Department of Chemical, Biomolecular, and Corrosion Engineering The University of Akron, Ohio 44325, United States.
Department of Polymer Engineering The University of Akron, Ohio 44325, United States.
ACS Chem Neurosci. 2021 Apr 21;12(8):1419-1427. doi: 10.1021/acschemneuro.1c00091. Epub 2021 Mar 29.
Accumulating evidence have shown a strong pathological correlation between cardiovascular disease (CVD) and Type II diabetes (T2D), both of which share many common risk factors (e.g., hyperglycemia, hypertension, hypercoagulability, and dyslipidemia) and mutually contribute to each other. Driven by such strong CVD-T2D correlation and marginal benefits from drug development for T2D, here we proposed to repurpose a CVD drug of cloridarol as human islet amyloid peptide (hIAPP) inhibitor against its abnormal misfolding and aggregation, which is considered as a common and critical pathological event in T2D. To this end, we investigated the inhibition activity of cloridarol on the aggregation and toxicity of hIAPP using combined experimental and computational approaches. Collective experimental data from ThT, AFM, and CD demonstrated the inhibition ability of cloridarol to prevent hIAPP aggregation from its monomeric and oligomeric states, leading to the overall reduction of hIAPP fibrils up to 57% at optimal conditions. MTT and LDH cell assays also showed that cloridarol can also effectively increase cell viability by 15% and decrease cell apoptosis by 28%, confirming its protection of islet β-cells from hIAPP-induced cell toxicity. Furthermore, comparative molecular dynamics simulations revealed that cloridarol was preferentially bound to the C-terminal β-sheet region of hIAPP oligomers through a combination of hydrophobic interactions, π-π stacking, and hydrogen bonding. Such multiple site bindings allowed cloridarol to disturb hIAPP structures, reduce β-sheet content, and block the lateral association pathway of hIAPP aggregates, thus explaining experimental findings. Different from other single-target hIAPP inhibitors, cloridarol is unique in that it works as both a CVD drug and hIAPP inhibitor, which can be used as a viable structural template (especially for benzofuran) for the further development of cloridarol-based or benzofuran-based inhibitors of amyloid proteins.

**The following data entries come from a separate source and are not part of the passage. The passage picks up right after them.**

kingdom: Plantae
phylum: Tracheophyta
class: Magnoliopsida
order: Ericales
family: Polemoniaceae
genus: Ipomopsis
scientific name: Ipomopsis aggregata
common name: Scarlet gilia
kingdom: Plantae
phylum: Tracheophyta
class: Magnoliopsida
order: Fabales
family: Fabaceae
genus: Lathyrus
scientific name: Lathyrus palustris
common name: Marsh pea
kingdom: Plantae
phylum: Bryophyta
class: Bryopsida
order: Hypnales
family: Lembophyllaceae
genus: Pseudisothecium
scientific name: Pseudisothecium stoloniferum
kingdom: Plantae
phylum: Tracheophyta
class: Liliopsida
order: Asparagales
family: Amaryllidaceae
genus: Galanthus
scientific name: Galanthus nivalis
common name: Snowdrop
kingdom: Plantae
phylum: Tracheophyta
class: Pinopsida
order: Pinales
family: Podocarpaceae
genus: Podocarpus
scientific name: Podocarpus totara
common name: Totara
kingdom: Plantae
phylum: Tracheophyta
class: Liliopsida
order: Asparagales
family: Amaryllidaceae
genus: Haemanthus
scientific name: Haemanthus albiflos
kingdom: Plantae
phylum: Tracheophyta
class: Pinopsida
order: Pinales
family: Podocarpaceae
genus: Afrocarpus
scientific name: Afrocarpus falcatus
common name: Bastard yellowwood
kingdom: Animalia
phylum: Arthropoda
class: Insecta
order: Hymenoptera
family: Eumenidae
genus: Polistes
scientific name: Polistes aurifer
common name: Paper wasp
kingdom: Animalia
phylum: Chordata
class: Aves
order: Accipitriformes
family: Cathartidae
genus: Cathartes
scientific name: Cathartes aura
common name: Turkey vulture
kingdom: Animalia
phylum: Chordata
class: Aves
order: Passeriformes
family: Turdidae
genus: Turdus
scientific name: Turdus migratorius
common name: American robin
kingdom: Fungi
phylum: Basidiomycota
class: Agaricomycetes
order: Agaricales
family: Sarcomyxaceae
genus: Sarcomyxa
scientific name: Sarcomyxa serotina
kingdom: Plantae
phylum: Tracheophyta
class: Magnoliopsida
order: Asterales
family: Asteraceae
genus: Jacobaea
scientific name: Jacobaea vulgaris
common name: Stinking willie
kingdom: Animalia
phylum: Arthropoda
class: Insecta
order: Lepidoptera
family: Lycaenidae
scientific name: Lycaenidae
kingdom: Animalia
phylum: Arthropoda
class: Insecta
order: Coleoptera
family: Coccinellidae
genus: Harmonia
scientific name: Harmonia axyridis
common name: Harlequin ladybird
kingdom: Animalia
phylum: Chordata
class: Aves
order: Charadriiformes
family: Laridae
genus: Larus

越来越多的证据表明,心血管疾病(CVD)和 2 型糖尿病(T2D)之间存在很强的病理相关性,两者都有许多共同的危险因素(如高血糖、高血压、高凝状态和血脂异常),并相互促进。由于这种强烈的 CVD-T2D 相关性以及 T2D 药物开发的边际效益,我们建议将氯达洛尔(一种 CVD 药物)重新用于抑制人胰岛淀粉样肽(hIAPP),以防止其异常错误折叠和聚集,这被认为是 T2D 的一种常见和关键的病理事件。为此,我们采用实验和计算相结合的方法研究了氯达洛尔对 hIAPP 聚集和毒性的抑制活性。ThT、AFM 和 CD 的综合实验数据表明,氯达洛尔具有抑制 hIAPP 从单体和寡聚体状态聚集的能力,在最佳条件下可使 hIAPP 纤维的总体减少 57%。MTT 和 LDH 细胞检测也表明,氯达洛尔还可以有效提高细胞活力 15%,降低细胞凋亡 28%,从而证实其对胰岛 β 细胞免受 hIAPP 诱导的细胞毒性的保护作用。此外,比较分子动力学模拟表明,氯达洛尔通过疏水相互作用、π-π 堆积和氢键的结合,优先结合到 hIAPP 寡聚物的 C 端β-折叠区域。这种多部位结合使氯达洛尔能够扰乱 hIAPP 结构,降低 β-折叠含量,并阻断 hIAPP 聚集体的侧向缔合途径,从而解释了实验结果。与其他单一靶点 hIAPP 抑制剂不同,氯达洛尔的独特之处在于它既是 CVD 药物,又是 hIAPP 抑制剂,可作为基于氯达洛尔或苯并呋喃的淀粉样蛋白抑制剂的可行结构模板(尤其是苯并呋喃)。